On notera le « jouer avec toi » et non pas « jouer contre toi », ce qui en dit long sur la vision du tennis et du sport que possède cette jeune femme. Peu à peu, les huées se transforment en applaudissements, en clameur. A la sortie de la cérémonie, en conférence de presse, lorsqu’on lui demande pourquoi elle s’est excusée auprès du public elle répond, les larmes aux yeux : « C’est parce qu’elle voulait vraiment gagner ce 24e titre en Grand Chelem. Tout le monde le sait, c’est dans toutes les publicités, partout. Quand je rentre sur le terrain, je suis une personne différente, je ne suis plus une fan de Serena. Je suis une joueuse de tennis qui veut battre une autre joueuse. Mais quand elle m’a serré dans ses bras à la fin, je me suis sentie comme une enfant à nouveau. »

Naomi Osaka détient un titre du Grand Chelem. De ce fait et au vu du contexte de sa victoire, elle a démontré à tous qu’elle possédait des nerfs en acier trempé. Sur le terrain, elle est cette championne parfois visiblement agacée mais toujours concentrée. En dehors des terrains, Naomi Osaka apporte cependant un vent de fraîcheur inédit dans le monde du sport. Loin de la naïveté que l’on peut interpréter dans la candeur, Naomi Osaka a ce pouvoir magique de capter toute l’attention quand elle prend la parole. Systématiquement le sourire aux lèvres et ouverte au dialogue, la Japonaise est comme un nounours à qui on a envie de faire un câlin dès qu’elle ouvre la bouche. Elle est un mélange d’humilité totale, de second degré, d’humour, de remise en question et de non-prise de tête qui, dans un sport où l’individualisme exacerbé est plutôt vecteur de tout l’opposé, est instantanément remarquable. Il suffit d’aller faire un tour sur les réseaux sociaux ou les commentaires YouTube de ses interventions et d’y lire les nombreuses louanges pour se faire une idée de la popularité de cette jeune femme.

Un porte drapeau pour la WTA ?

La WTA redevient peu à peu un circuit captivant. En manque de popularité depuis quelques années, probablement dû à la « concurrence » de l’ATP et de son Big 4, la WTA intrigue de plus en plus.
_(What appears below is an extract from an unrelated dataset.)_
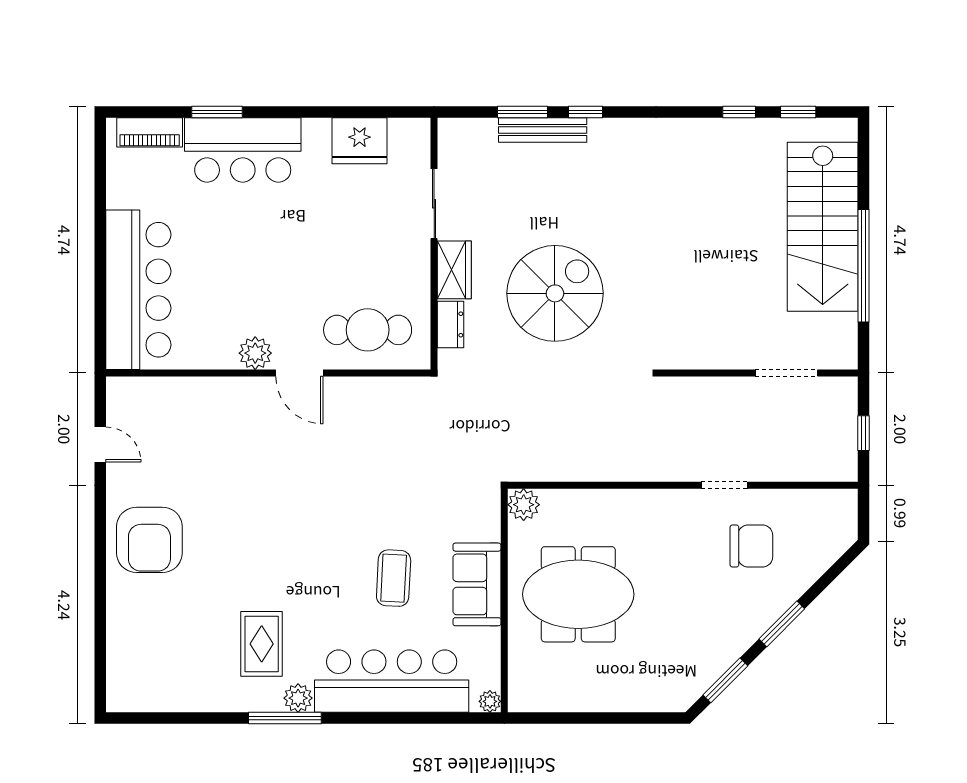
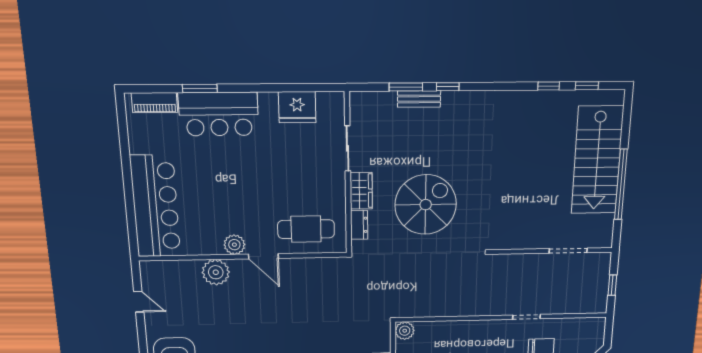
bench: (543, 130) -> (419, 99), width x0.73
plant: (224, 398) -> (216, 272), added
Les Williams arrivent au terme de leur carrière et la nouvelle génération pointe le bout de son nez. Les Sloane Stephens, Ashley Barty, Elina Svitolina, Daria Kasatkina et donc Naomi Osaka attirent les yeux du grand public. Mais il manque encore une tête d’affiche WTA qui sorte du lot. Une tenniswoman hors pair mais aussi une femme dont le caractère, la personnalité et l’aura crèvent l’écran comme c’est le cas avec les Nadal, Federer et Djokovic sur le circuit ATP. Dans cette optique, Naomi Osaka a le profil idéal. La Japonaise est incroyablement talentueuse, encore très jeune et elle est un aimant à caméras et micros. Surtout, elle porte les valeurs du sport et du tennis – ET DE L’HUMANITE (OUI ! OUI !) – à un niveau ahurissant. Cela n’est désormais qu’une question de temps avant que Naomi Osaka ne devienne la chouchou de la WTA et de vos cœurs.
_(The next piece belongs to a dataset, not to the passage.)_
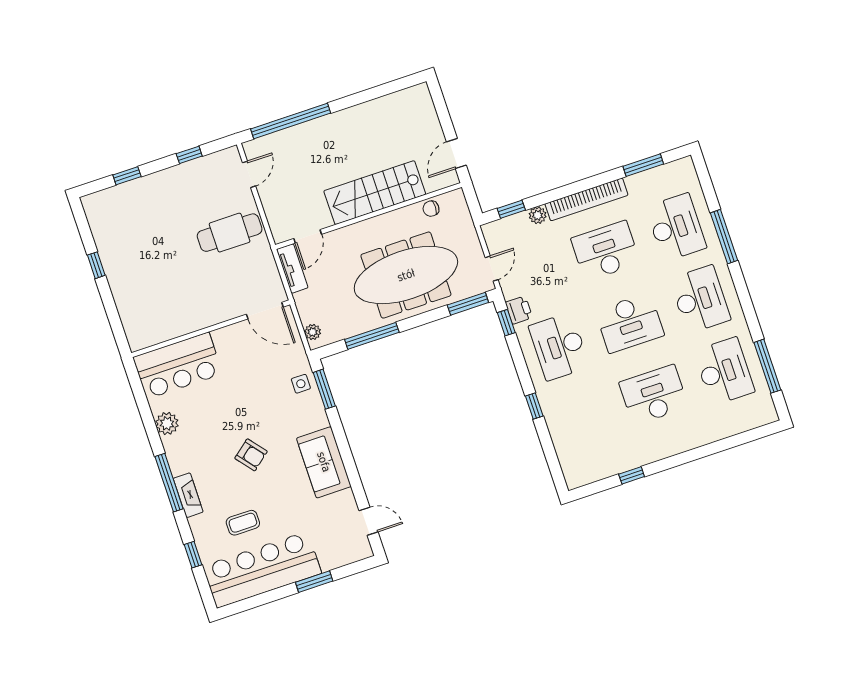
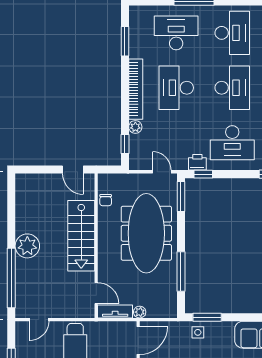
plant: (339, 128) -> (27, 246), added
door: (249, 174) -> (39, 320), swing flipped
desk: (700, 299) -> (232, 33), turned 90
plant: (313, 332) -> (140, 312), moved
La saison 2019 de tennis est déjà lancée. On peut avoir des doutes et des peurs légitimes. Est-ce que Djokovic va rouler sur la concurrence au point où que cela en devienne ennuyant ? Est-ce que Nadal va tenir physiquement ? Est-ce que Federer va tenir physiquement ? Peu importe. Si 2019 est une année où l’on voit apparaître Naomi Osaka comme la grande joueuse et la grande femme qu’elle est, ce sera nécessairement une année grandiose.